EXTRACT

They then cut out her tongue, in order that she might not tell their deed,
and also cut off her hands, in order that she might not weave the story.
Lavinia's uncle, finding her, pointed out the likeness of almost all these
circumstances to those of Philomela. Lavinia then revealed to her father
and uncle the identity of her ravishers by showing them Ovid's myth and
writing the names in the dust. Announcing that he followed the example
of Procne, the father slew Chiron and Demetrius and served their flesh
to their guilty mother. The play Titus Andronicus proved very success-
ful for several years, and afforded Shakespeare valuable training as a
dramatist.
Shakespeare profited also by certain details of Ovid's myth. In
many works he mentioned the female nightingale as singing. In As You
Like It and The Tempest he spoke of Juno as the goddess presiding over
happy marriages. And again and again he named the owl as a prophet
of woe and death.

PROBLEMS TO SOLVE
(A) In the extract on Titus Andronicus and Ovid, which two plays present Juno as the goddess presiding over happy marriages?
(B) Print the extract on Titus Andronicus and Ovid between "Shakespeare profited also" and "woe and death.", inclusive.

SUPPLIED MATERIAL
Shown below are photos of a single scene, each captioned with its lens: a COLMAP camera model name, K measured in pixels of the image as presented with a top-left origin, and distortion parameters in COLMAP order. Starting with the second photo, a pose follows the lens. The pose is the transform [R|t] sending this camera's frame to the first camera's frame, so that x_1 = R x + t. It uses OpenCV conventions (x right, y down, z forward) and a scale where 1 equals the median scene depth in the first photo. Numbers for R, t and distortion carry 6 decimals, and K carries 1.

==

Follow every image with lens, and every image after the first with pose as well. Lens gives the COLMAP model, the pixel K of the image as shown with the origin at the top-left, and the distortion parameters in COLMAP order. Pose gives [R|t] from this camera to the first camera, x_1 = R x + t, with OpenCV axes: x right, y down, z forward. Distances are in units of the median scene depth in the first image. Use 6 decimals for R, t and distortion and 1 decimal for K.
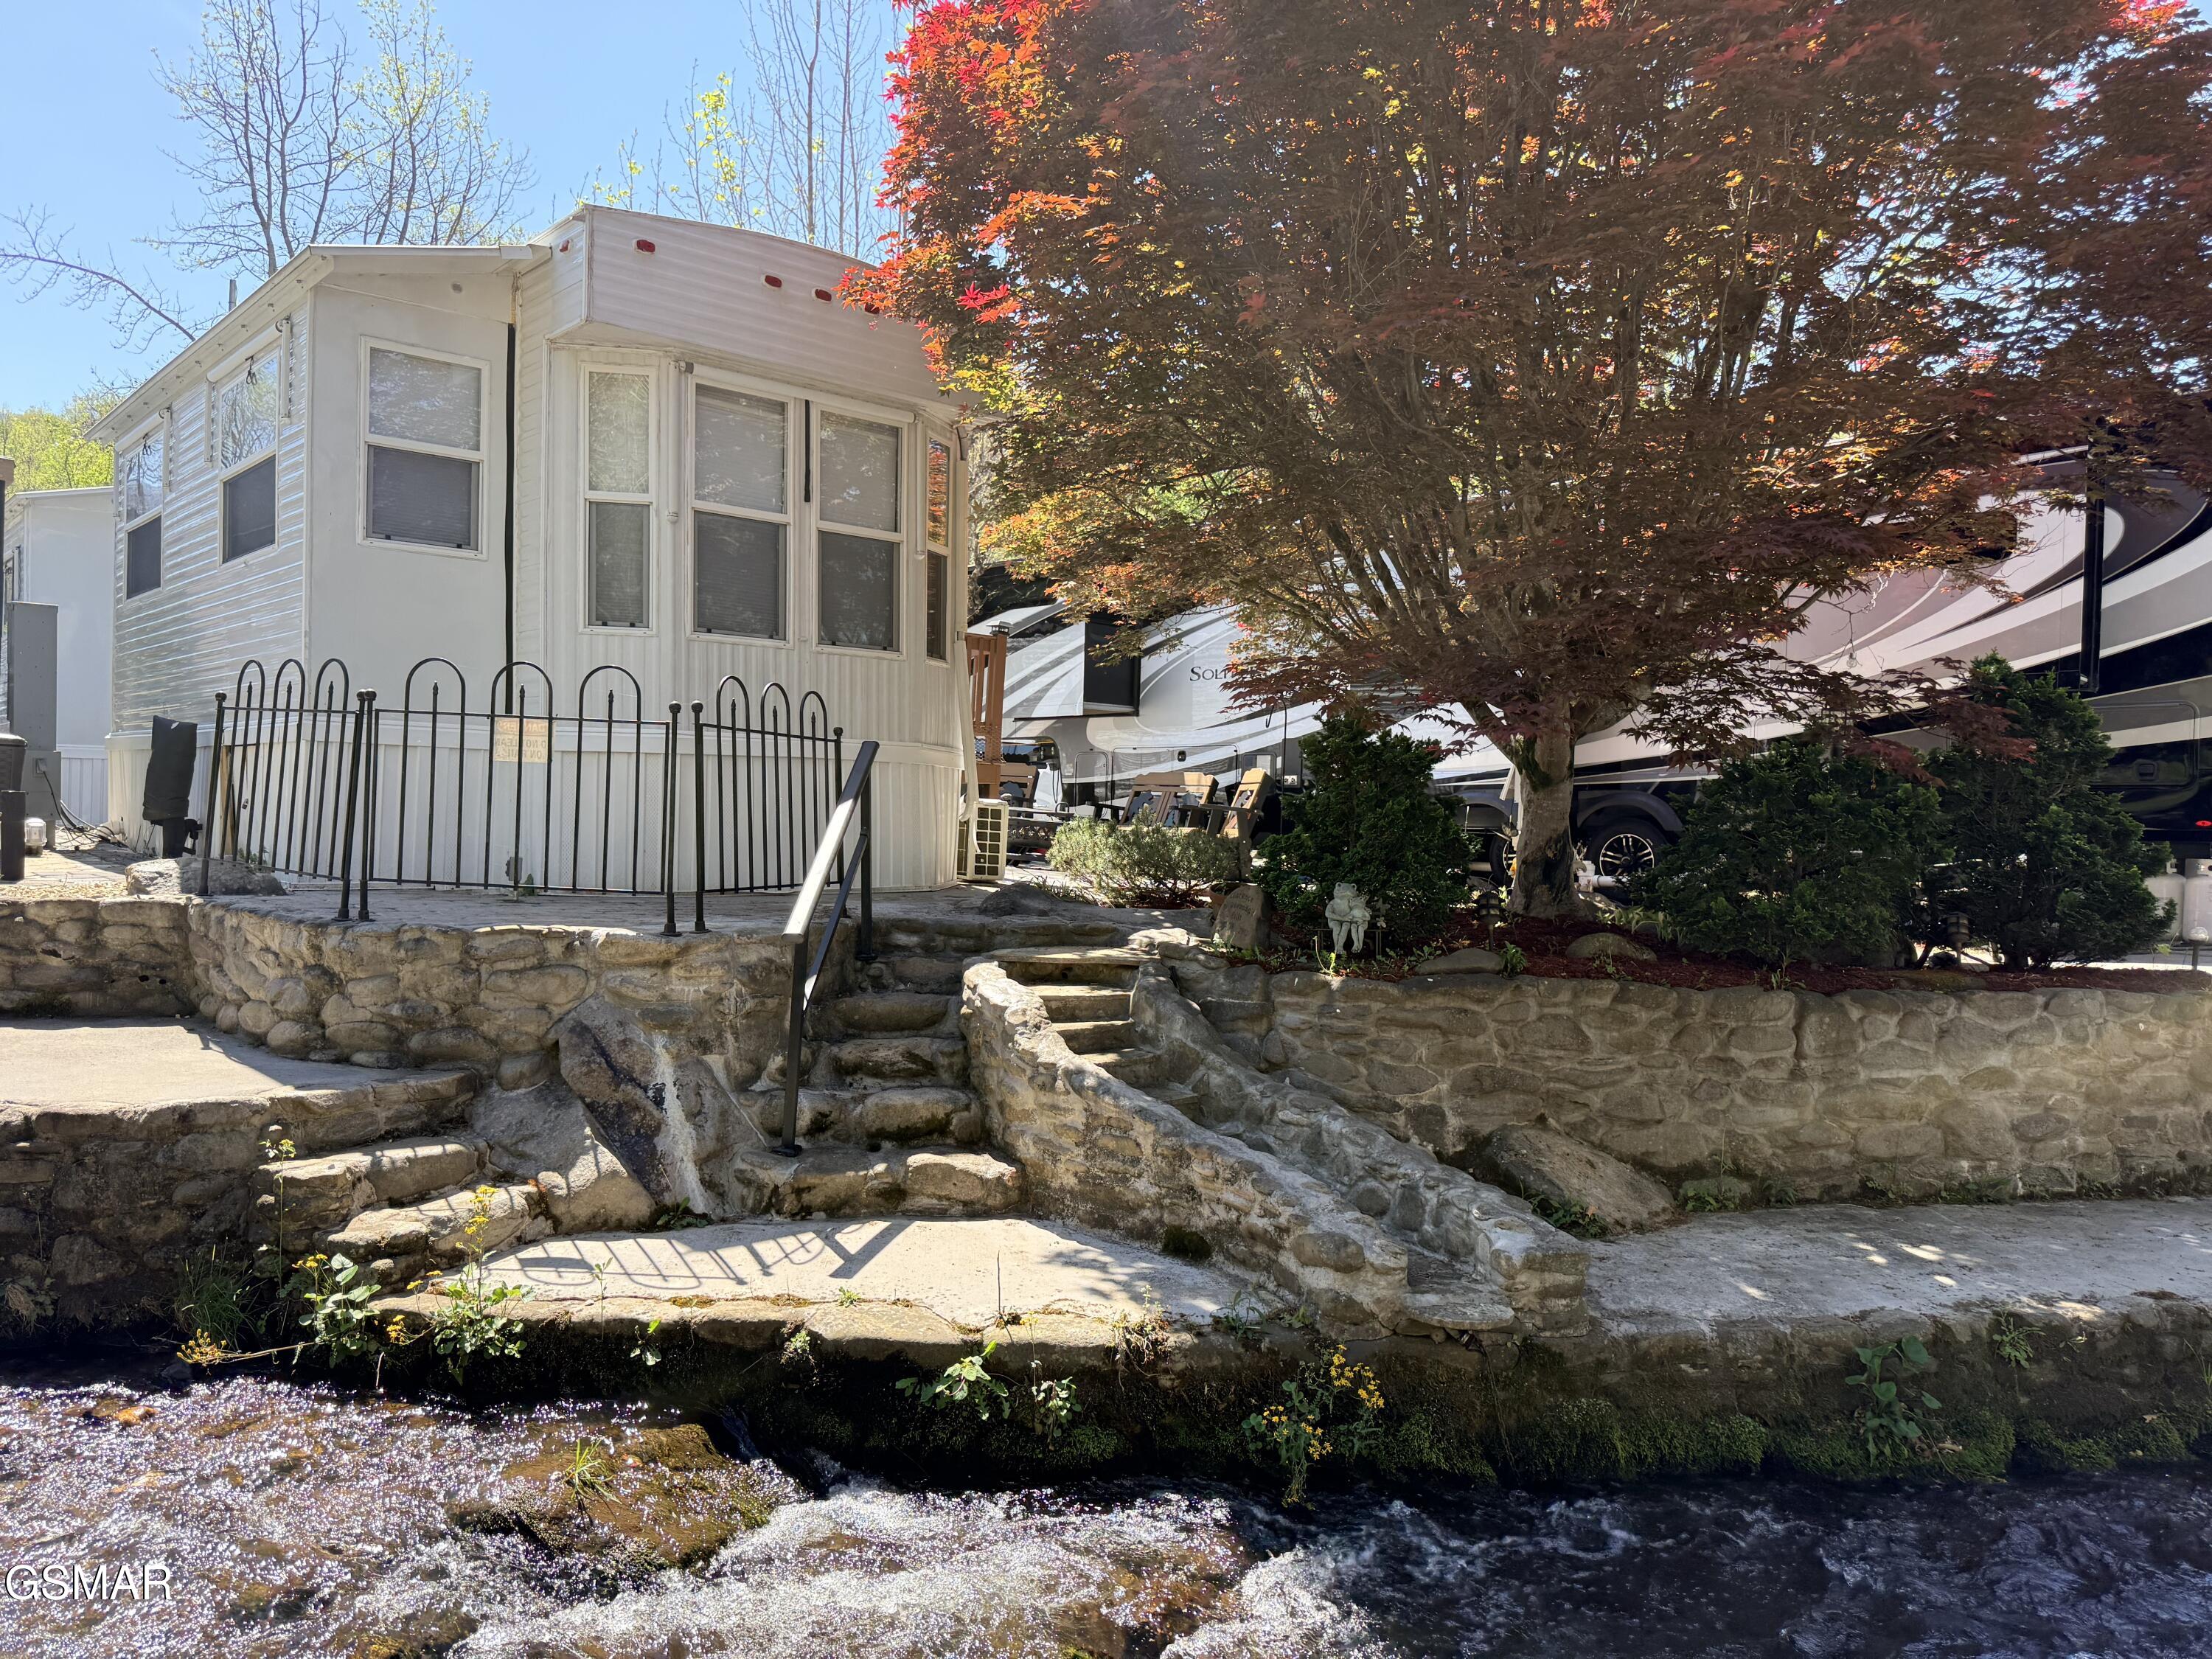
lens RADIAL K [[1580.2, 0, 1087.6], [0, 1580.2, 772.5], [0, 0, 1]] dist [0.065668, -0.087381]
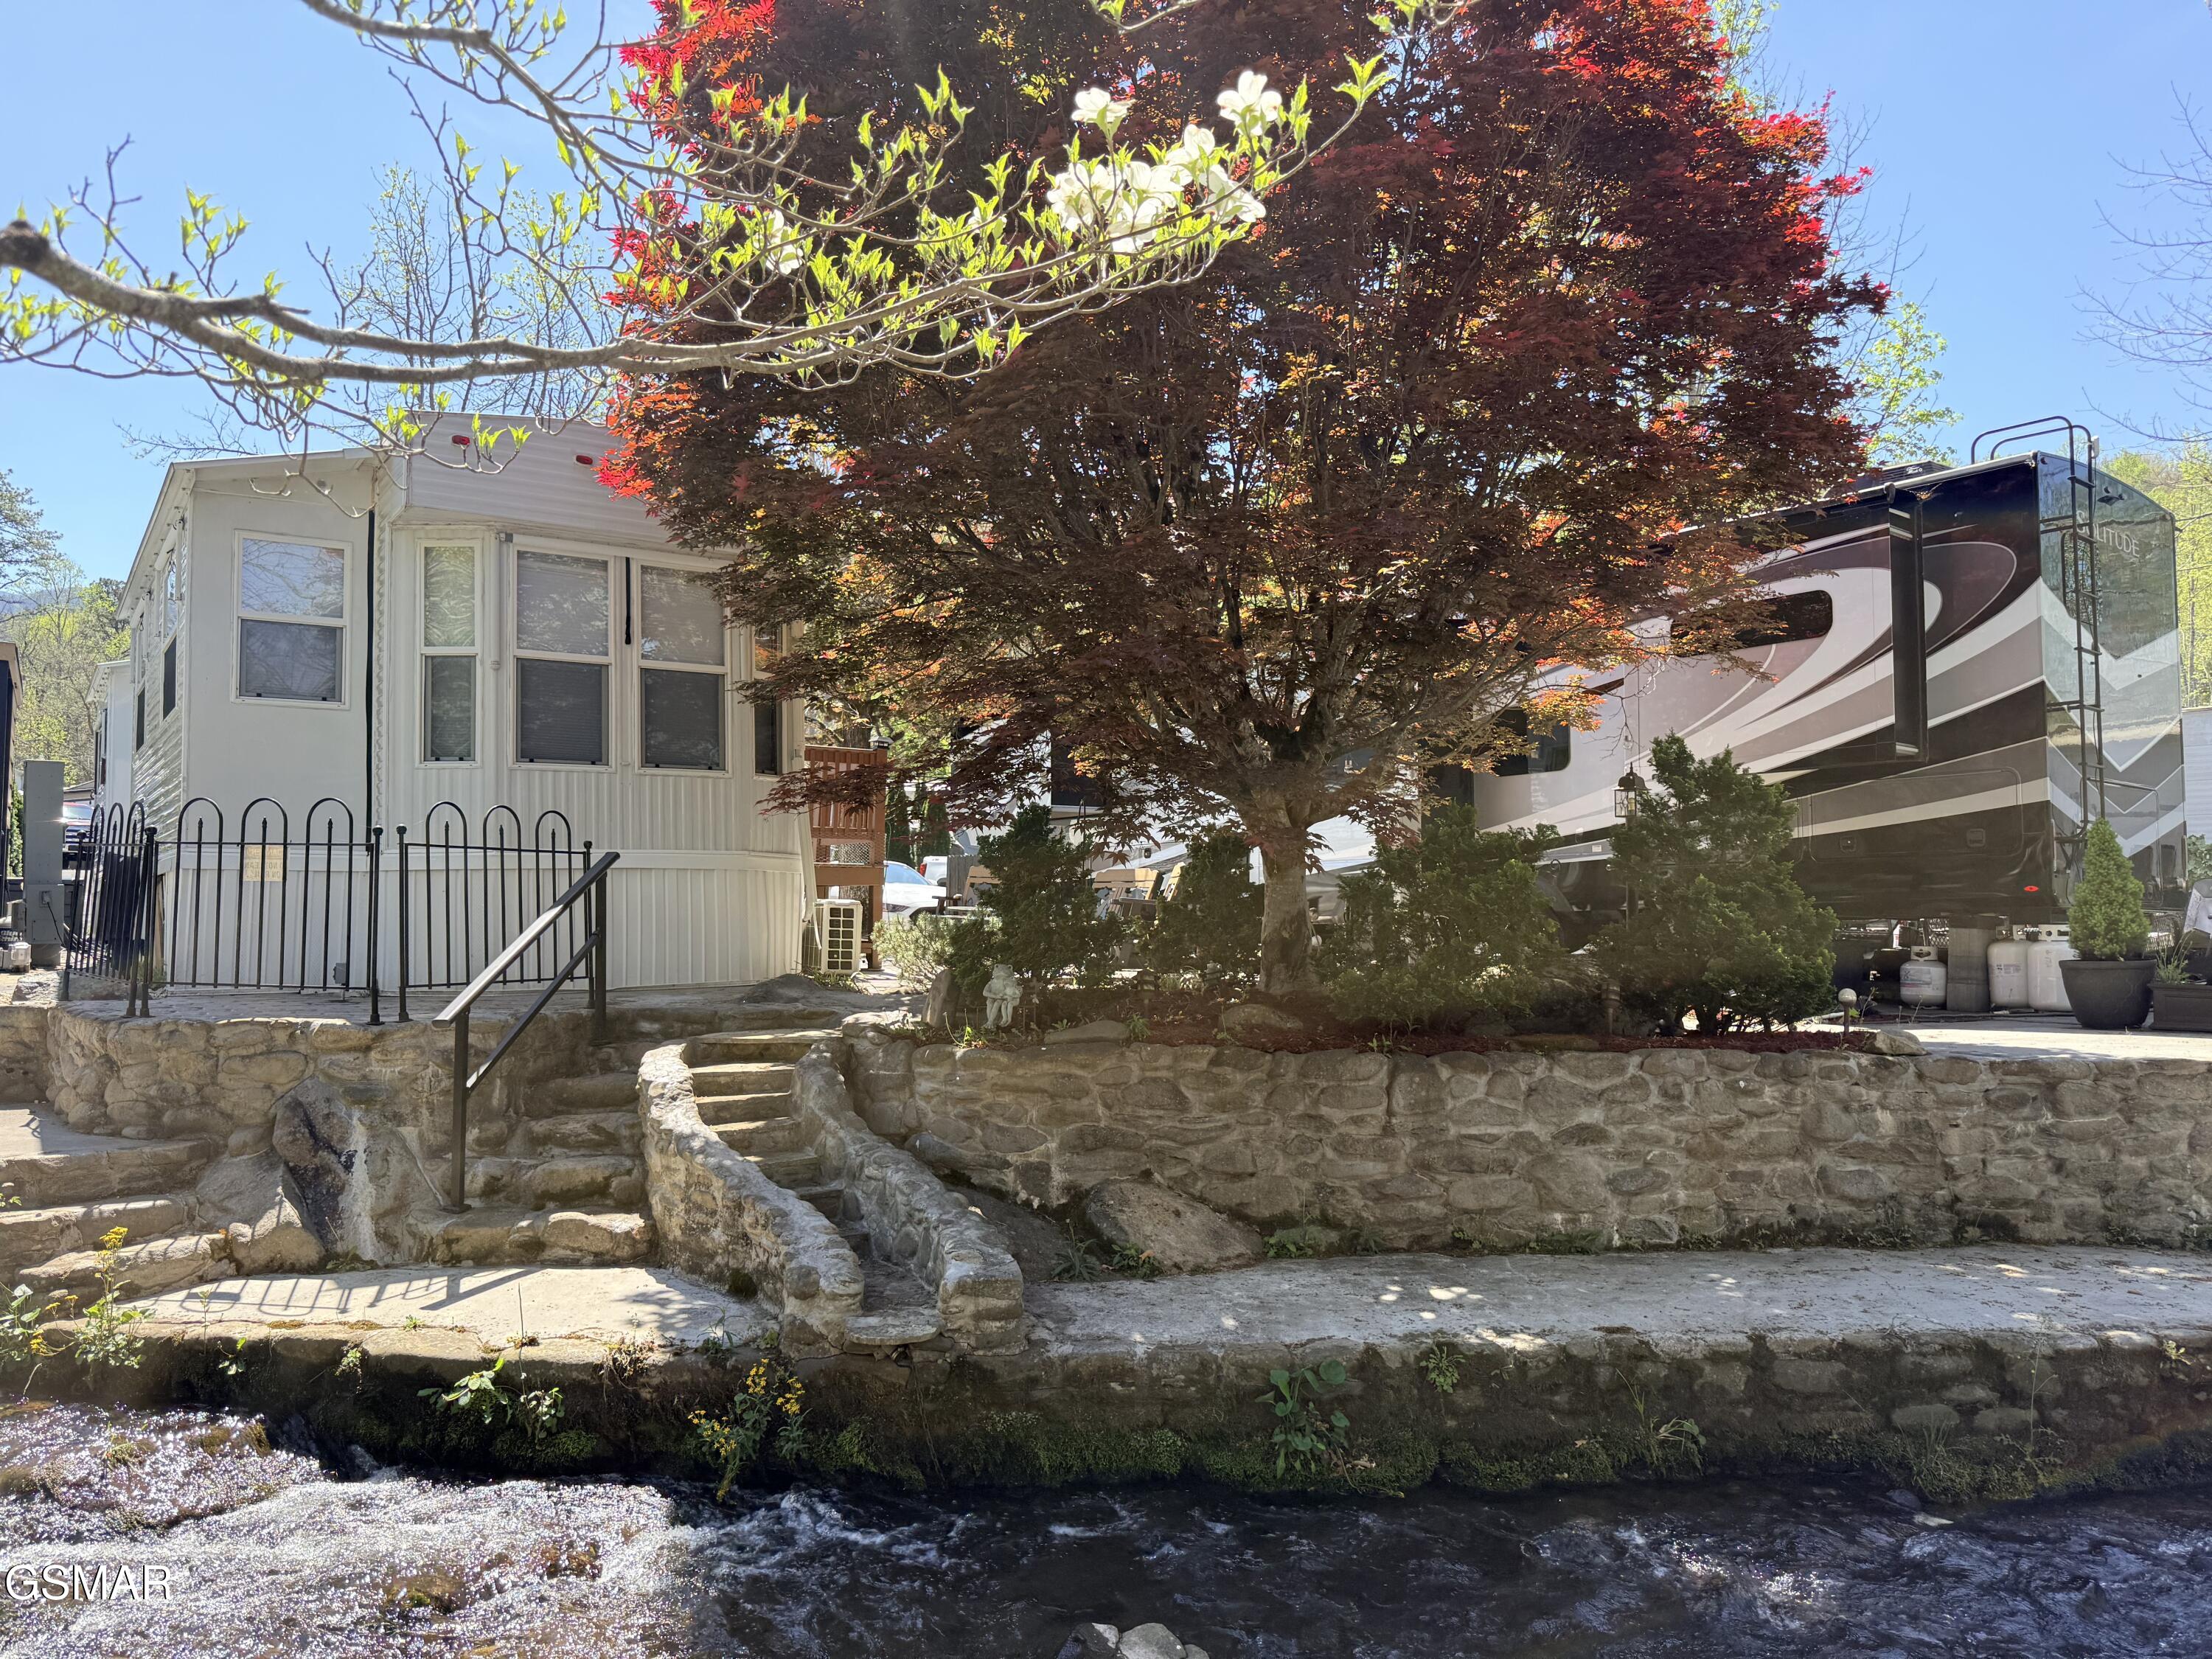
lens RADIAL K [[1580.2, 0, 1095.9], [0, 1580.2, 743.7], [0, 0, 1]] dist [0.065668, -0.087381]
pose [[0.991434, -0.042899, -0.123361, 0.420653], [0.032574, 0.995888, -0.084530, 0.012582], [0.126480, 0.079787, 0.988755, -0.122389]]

TASK-BY-TASK SOLUTIONS
(A) As You Like It and The Tempest.

(B)
Shakespeare profited also by certain details of Ovid's myth. In
many works he mentioned the female nightingale as singing. In As You
Like It and The Tempest he spoke of Juno as the goddess presiding over
happy marriages. And again and again he named the owl as a prophet
of woe and death.